Begin
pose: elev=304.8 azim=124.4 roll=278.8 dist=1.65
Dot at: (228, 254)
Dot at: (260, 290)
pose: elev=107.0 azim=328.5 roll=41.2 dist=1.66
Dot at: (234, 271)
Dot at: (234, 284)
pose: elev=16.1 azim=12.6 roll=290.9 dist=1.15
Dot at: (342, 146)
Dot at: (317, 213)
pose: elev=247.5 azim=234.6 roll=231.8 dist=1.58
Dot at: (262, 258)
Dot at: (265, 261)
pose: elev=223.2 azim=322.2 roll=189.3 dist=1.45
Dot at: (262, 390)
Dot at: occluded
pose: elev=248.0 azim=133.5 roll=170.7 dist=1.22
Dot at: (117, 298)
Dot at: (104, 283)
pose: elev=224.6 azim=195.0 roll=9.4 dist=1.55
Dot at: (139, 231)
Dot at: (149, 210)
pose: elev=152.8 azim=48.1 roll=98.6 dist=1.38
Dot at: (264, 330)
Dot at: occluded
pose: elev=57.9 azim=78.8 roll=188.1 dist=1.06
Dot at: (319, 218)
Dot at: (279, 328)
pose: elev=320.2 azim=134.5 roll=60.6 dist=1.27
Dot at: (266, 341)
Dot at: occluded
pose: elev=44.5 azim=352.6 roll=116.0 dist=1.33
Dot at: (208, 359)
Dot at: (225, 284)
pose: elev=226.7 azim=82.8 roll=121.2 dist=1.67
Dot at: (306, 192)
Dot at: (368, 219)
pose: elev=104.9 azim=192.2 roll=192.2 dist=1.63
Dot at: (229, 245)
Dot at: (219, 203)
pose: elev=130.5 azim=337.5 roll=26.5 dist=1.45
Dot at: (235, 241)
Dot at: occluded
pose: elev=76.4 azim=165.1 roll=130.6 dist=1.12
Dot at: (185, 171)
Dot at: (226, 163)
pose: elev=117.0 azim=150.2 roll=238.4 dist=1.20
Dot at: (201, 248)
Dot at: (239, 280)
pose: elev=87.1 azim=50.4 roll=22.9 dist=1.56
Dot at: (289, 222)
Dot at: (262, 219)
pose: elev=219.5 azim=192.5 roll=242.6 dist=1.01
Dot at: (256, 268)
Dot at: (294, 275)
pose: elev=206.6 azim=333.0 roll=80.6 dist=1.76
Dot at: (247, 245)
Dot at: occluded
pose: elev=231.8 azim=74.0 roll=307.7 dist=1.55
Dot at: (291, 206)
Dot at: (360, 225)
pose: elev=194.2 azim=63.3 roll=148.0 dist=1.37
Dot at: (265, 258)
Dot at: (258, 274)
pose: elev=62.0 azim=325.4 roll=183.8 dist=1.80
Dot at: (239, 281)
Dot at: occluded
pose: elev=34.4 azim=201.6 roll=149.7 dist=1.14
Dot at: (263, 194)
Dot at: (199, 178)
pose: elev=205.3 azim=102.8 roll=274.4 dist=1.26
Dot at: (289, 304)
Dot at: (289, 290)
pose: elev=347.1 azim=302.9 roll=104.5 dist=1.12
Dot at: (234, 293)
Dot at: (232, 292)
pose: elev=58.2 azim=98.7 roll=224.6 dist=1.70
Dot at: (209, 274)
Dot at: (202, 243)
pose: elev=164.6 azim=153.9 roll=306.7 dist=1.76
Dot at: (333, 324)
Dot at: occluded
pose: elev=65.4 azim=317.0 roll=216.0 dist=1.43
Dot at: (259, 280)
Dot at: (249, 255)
End
● WRITTEN INSTRUCTION
Please rewrite the lines above, replacing "elev" with "elevation" everywhere and leaving everything else as it is.

● EXERCISE RESPONSE
pose: elevation=304.8 azim=124.4 roll=278.8 dist=1.65
Dot at: (228, 254)
Dot at: (260, 290)
pose: elevation=107.0 azim=328.5 roll=41.2 dist=1.66
Dot at: (234, 271)
Dot at: (234, 284)
pose: elevation=16.1 azim=12.6 roll=290.9 dist=1.15
Dot at: (342, 146)
Dot at: (317, 213)
pose: elevation=247.5 azim=234.6 roll=231.8 dist=1.58
Dot at: (262, 258)
Dot at: (265, 261)
pose: elevation=223.2 azim=322.2 roll=189.3 dist=1.45
Dot at: (262, 390)
Dot at: occluded
pose: elevation=248.0 azim=133.5 roll=170.7 dist=1.22
Dot at: (117, 298)
Dot at: (104, 283)
pose: elevation=224.6 azim=195.0 roll=9.4 dist=1.55
Dot at: (139, 231)
Dot at: (149, 210)
pose: elevation=152.8 azim=48.1 roll=98.6 dist=1.38
Dot at: (264, 330)
Dot at: occluded
pose: elevation=57.9 azim=78.8 roll=188.1 dist=1.06
Dot at: (319, 218)
Dot at: (279, 328)
pose: elevation=320.2 azim=134.5 roll=60.6 dist=1.27
Dot at: (266, 341)
Dot at: occluded
pose: elevation=44.5 azim=352.6 roll=116.0 dist=1.33
Dot at: (208, 359)
Dot at: (225, 284)
pose: elevation=226.7 azim=82.8 roll=121.2 dist=1.67
Dot at: (306, 192)
Dot at: (368, 219)
pose: elevation=104.9 azim=192.2 roll=192.2 dist=1.63
Dot at: (229, 245)
Dot at: (219, 203)
pose: elevation=130.5 azim=337.5 roll=26.5 dist=1.45
Dot at: (235, 241)
Dot at: occluded
pose: elevation=76.4 azim=165.1 roll=130.6 dist=1.12
Dot at: (185, 171)
Dot at: (226, 163)
pose: elevation=117.0 azim=150.2 roll=238.4 dist=1.20
Dot at: (201, 248)
Dot at: (239, 280)
pose: elevation=87.1 azim=50.4 roll=22.9 dist=1.56
Dot at: (289, 222)
Dot at: (262, 219)
pose: elevation=219.5 azim=192.5 roll=242.6 dist=1.01
Dot at: (256, 268)
Dot at: (294, 275)
pose: elevation=206.6 azim=333.0 roll=80.6 dist=1.76
Dot at: (247, 245)
Dot at: occluded
pose: elevation=231.8 azim=74.0 roll=307.7 dist=1.55
Dot at: (291, 206)
Dot at: (360, 225)
pose: elevation=194.2 azim=63.3 roll=148.0 dist=1.37
Dot at: (265, 258)
Dot at: (258, 274)
pose: elevation=62.0 azim=325.4 roll=183.8 dist=1.80
Dot at: (239, 281)
Dot at: occluded
pose: elevation=34.4 azim=201.6 roll=149.7 dist=1.14
Dot at: (263, 194)
Dot at: (199, 178)
pose: elevation=205.3 azim=102.8 roll=274.4 dist=1.26
Dot at: (289, 304)
Dot at: (289, 290)
pose: elevation=347.1 azim=302.9 roll=104.5 dist=1.12
Dot at: (234, 293)
Dot at: (232, 292)
pose: elevation=58.2 azim=98.7 roll=224.6 dist=1.70
Dot at: (209, 274)
Dot at: (202, 243)
pose: elevation=164.6 azim=153.9 roll=306.7 dist=1.76
Dot at: (333, 324)
Dot at: occluded
pose: elevation=65.4 azim=317.0 roll=216.0 dist=1.43
Dot at: (259, 280)
Dot at: (249, 255)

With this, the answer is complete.